Invité sur le plateau des "4 Vérités", David Amiel, ministre des Comptes publics, a déclaré le 16 juin que le ralentissement dans la réduction des prix des carburants est "inacceptable". Cette déclaration survient en réponse à l'accord de paix récemment annoncé par Donald Trump, impactant directement les coûts gérés par les distributeurs. Amiel a insisté sur l'importance de réagir rapidement, en indiquant : "Les prix à la pompe ne doivent pas conserver une dynamique plus lente que celle de leur montée".
La réunion prévue avec les responsables du secteur de la distribution a pour objectif d'assurer une baisse rapide des prix. Amiel a exprimé sa frustration face à la situation : "Tous les acteurs doivent comprendre qu'attendre plusieurs semaines pour constater une baisse est inacceptable". Des avis partagés, comme celui de Michel-Édouard Leclerc, indiquent que la diminution pourrait prendre plus de temps.
Amiel a souligné l’impact potentiel de cette crise géopolitique sur l'économie française : "Nous devons être lucides. La réouverture du détroit d'Ormuz pourrait certes atténuer la crise, mais ses effets collatéraux sont déjà ressentis dans nos comptes publics. De nouvelles mesures d'économies seront inévitables." En parallèle, 100 euros seront versés cette semaine aux automobilistes considérés comme "gros rouleurs", une mesure de soutien face à la crise énergétique actuelle.

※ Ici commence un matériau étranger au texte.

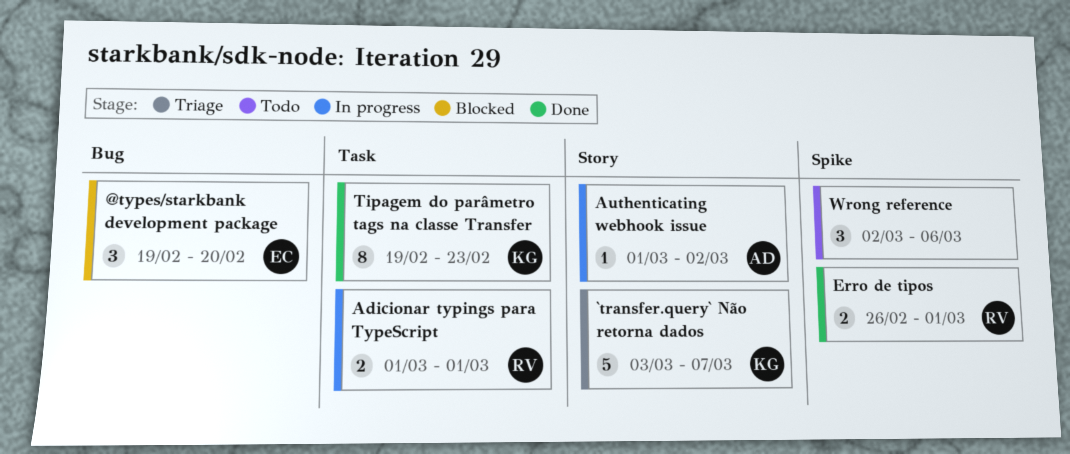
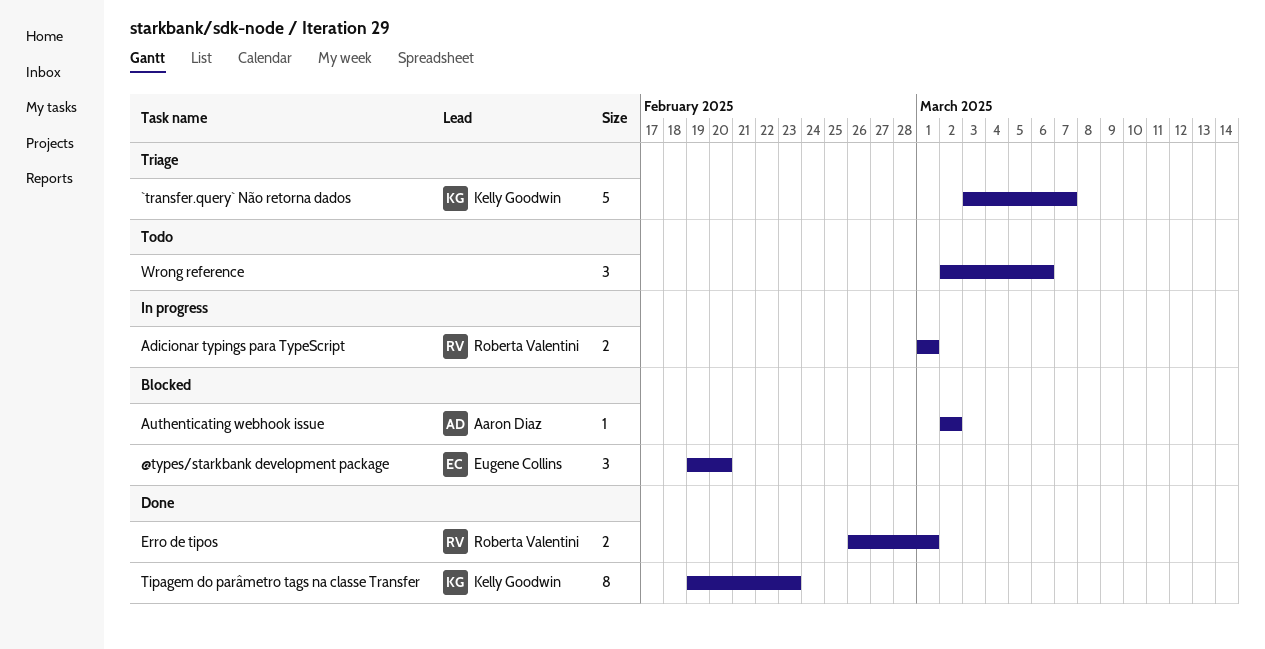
Authenticating webhook issue, status: In progress -> Blocked
Authenticating webhook issue, start: Mar 1 -> Mar 2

Le ministre a évoqué la nécessité d'une préparation rigoureuse pour le budget de 2027, annonçant que les économies à réaliser seront bien plus conséquentes que prévu initialement. Les préoccupations sont partagées par d'autres membres du gouvernement, notamment Sébastien Lecornu, qui a récemment mis en garde contre des demandes gouvernementales jugées "irréalistes" concernant les dépenses publiques.
Alors que le gouvernement s'efforce de maintenir le déficit public sous contrôle, la nécessité de réduire les dépenses et de rationaliser l'utilisation des fonds publics apparaît plus que jamais comme une priorité. David Amiel a conclu en affirmant qu'il est impératif que chaque secteur contribue à cet effort collectif pour assurer la pérennité de la sécurité sociale et des finances publiques, tout en répondant aux besoins croissants des citoyens.